Secretary of State at the Foreign Office Germany
- In office 1943–1945
- Preceded by: Ernst von Weizsäcker

Personal details
- Born: 15 November 1902 Moyland Castle, Bedburg-Hau, German Empire
- Died: 7 July 1969 (aged 66) Kranenburg, North Rhine-Westphalia, West Germany

= Gustav Adolf Steengracht von Moyland =

German diplomat and politician

Gustav Adolf Steengracht von Moyland (15 November 1902 – 7 July 1969) was a German diplomat and politician of Dutch descent, who served as Nazi Germany's Secretary of State at the Foreign Office from 1943 to 1945.

==Early life==
Steengracht von Moyland was born near Kleve, the son of Nicolaas Adriaan Steengracht van Moyland, a Dutch nobleman who received the title of Baron in 1888. Shortly after his birth, Moyland was made a naturalized citizen of Prussia and the German Empire in 1902.

Steengracht studied law, agriculture, and economics at the University of Bonn and in 1923 joined the Corps Borussia Bonn. In 1929 he graduated as a doctor of laws.
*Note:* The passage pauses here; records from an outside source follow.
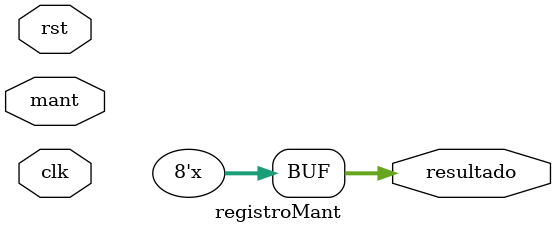
<source format=sv>
module registroMant (input clk,rst, mant, output reg [7:0] resultado);

always @(mant)begin

if(mant)
	resultado= resultado+8'b00000001;
end
endmodule
</source>
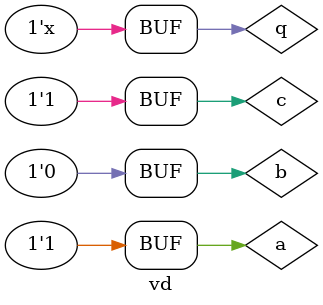
<source format=v>
module vd;  
  reg  a, b, c, q;  
  
  initial begin  
    $monitor("[%0t] a=%0b b=%0b c=%0b q=%0b", $time, a, b, c, q);  
  
    // Now initialize all signals to 0 at time 0   
    a <= 0;  
    b <= 0;  
    c <= 0;  
    q <= 0;  
  
    // Inter-assignment delay. Wait for #5 time units  
    // and then assign a and c to 1. Note that 'a' and 'c'  
    // gets updated at the end of current timestep  
    #5  a <= 1;  
        c <= 1;  
  
    // Inter-assignment delay. Wait for #5 time units  
  // and then assign 'q' with whatever value RHS gets  
    // evaluated to  
    #5 q <= a & b | c;  
    #20;  
  end  
endmodule
</source>
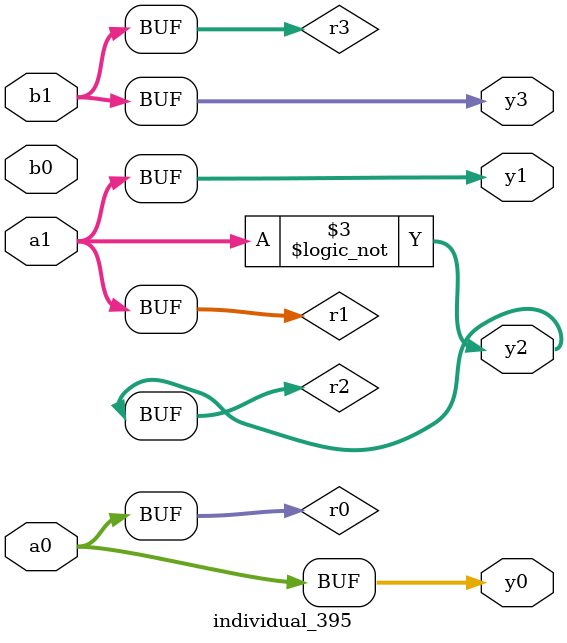
<source format=sv>
module individual_395(input logic [15:0] a1, input logic [15:0] a0, input logic [15:0] b1, input logic [15:0] b0, output logic [15:0] y3, output logic [15:0] y2, output logic [15:0] y1, output logic [15:0] y0);
logic [15:0] r0, r1, r2, r3; 
 always@(*) begin 
	 r0 = a0; r1 = a1; r2 = b0; r3 = b1; 
 	 r2  |=  r2 ;
 	 r2 = ! r1 ;
 	 y3 = r3; y2 = r2; y1 = r1; y0 = r0; 
end
endmodule
</source>
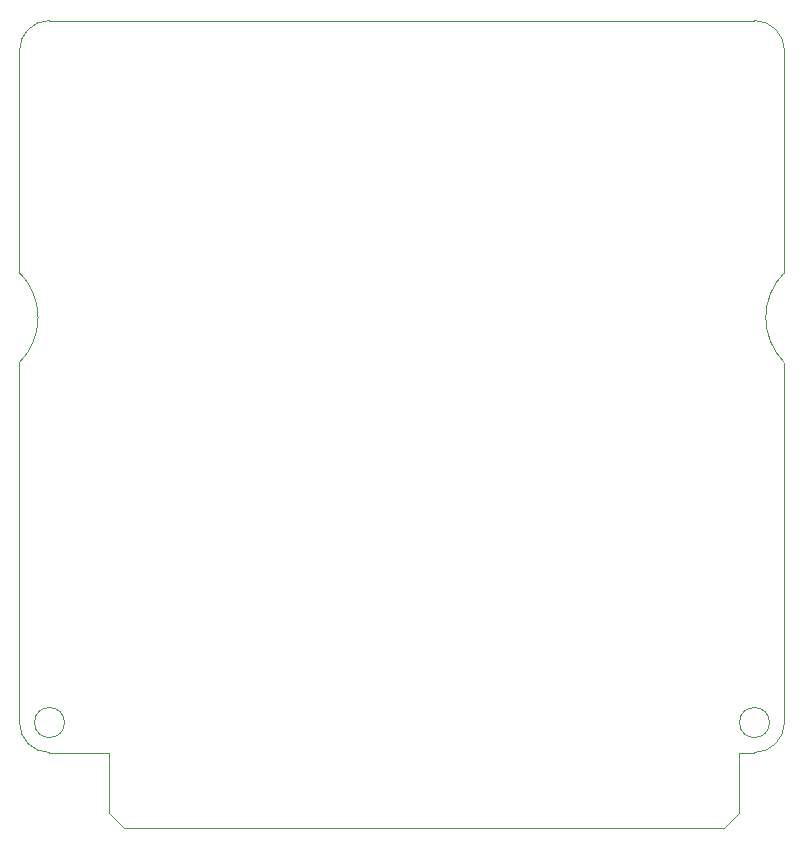
<source format=gbr>
G04 #@! TF.GenerationSoftware,KiCad,Pcbnew,5.1.4+dfsg1-1*
G04 #@! TF.CreationDate,2019-11-19T12:45:03-08:00*
G04 #@! TF.ProjectId,cartridge,63617274-7269-4646-9765-2e6b69636164,rev?*
G04 #@! TF.SameCoordinates,PX40311b0PY2227a70*
G04 #@! TF.FileFunction,Profile,NP*
%FSLAX46Y46*%
G04 Gerber Fmt 4.6, Leading zero omitted, Abs format (unit mm)*
G04 Created by KiCad (PCBNEW 5.1.4+dfsg1-1) date 2019-11-19 12:45:03*
%MOMM*%
%LPD*%
G04 APERTURE LIST*
%ADD10C,0.050000*%
G04 APERTURE END LIST*
D10*
X64770000Y-13336000D02*
X64770000Y-21336002D01*
X0Y-13336000D02*
X0Y-21336000D01*
X7620000Y-61976000D02*
X7620000Y-67056000D01*
X60960000Y-61976000D02*
X60960000Y-67056000D01*
X64770000Y-2541000D02*
X64770000Y-13336000D01*
X0Y-13336000D02*
X0Y-2541000D01*
X2540000Y-1000D02*
X62230000Y-1000D01*
X2539999Y-61976000D02*
G75*
G02X0Y-59436000I1J2540000D01*
G01*
X64769998Y-59436001D02*
G75*
G02X62229999Y-61975999I-2539999J1D01*
G01*
X63499998Y-59436000D02*
G75*
G02X60960000Y-59436000I-1269999J0D01*
G01*
X60960000Y-59436000D02*
G75*
G02X63500000Y-59436000I1270000J0D01*
G01*
X1270000Y-59436000D02*
G75*
G02X3810000Y-59436000I1270000J0D01*
G01*
X3809998Y-59436000D02*
G75*
G02X1270000Y-59436000I-1269999J0D01*
G01*
X0Y-21336000D02*
G75*
G02X0Y-28955998I-3809999J-3809999D01*
G01*
X64770000Y-28956000D02*
G75*
G02X64770000Y-21336002I3809999J3809999D01*
G01*
X0Y-2541000D02*
G75*
G02X2540000Y-1000I2540000J0D01*
G01*
X62230000Y-1000D02*
G75*
G02X64770000Y-2541000I0J-2540000D01*
G01*
X60960000Y-61976000D02*
X62230000Y-61976000D01*
X0Y-59436000D02*
X0Y-28955998D01*
X7620000Y-61976000D02*
X2539999Y-61976000D01*
X8890000Y-68326000D02*
X7620000Y-67056000D01*
X64770000Y-59436000D02*
X64770000Y-28956000D01*
X59690000Y-68326000D02*
X60960000Y-67056000D01*
X8890000Y-68326000D02*
X59690000Y-68326000D01*
M02*

</source>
By 1928, he was a member of the Stahlhelm, and in 1933 he joined the Nazi Party (membership number 2,837,625) and the Sturmabteilung, being soon appointed as Kreisbauernführer of Kleve.

==Career==
From 1936 to 1938, Steengracht worked in Joachim von Ribbentrop's office at the German Embassy in London. In October 1938, he was posted to the German Foreign Office in Berlin as Legation Secretary. From 1940 to 1943 he was on the personal staff of the Ribbentrop, from 1941 as his Deputy Chief Adjutant. On 31 March 1943 he succeeded State Secretary Ernst von Weizsäcker, remaining in office until the end of the war. Steengracht was by then a Brigadeführer of the SA, a one-star rank equivalent to brigadier-general.

==War crimes==
After the war, Steengracht von Moyland was arrested as a potential war criminal. In 1949 he was tried by the Americans at the Ministries Trial, one of the subsequent Nuremberg trials, convicted, and sentenced to seven years in prison. However, in 1949 his sentence was reduced to five years after one of his convictions was overturned. He was released from prison in 1950 and spent the rest of his life at his family castle, Schloss Moyland.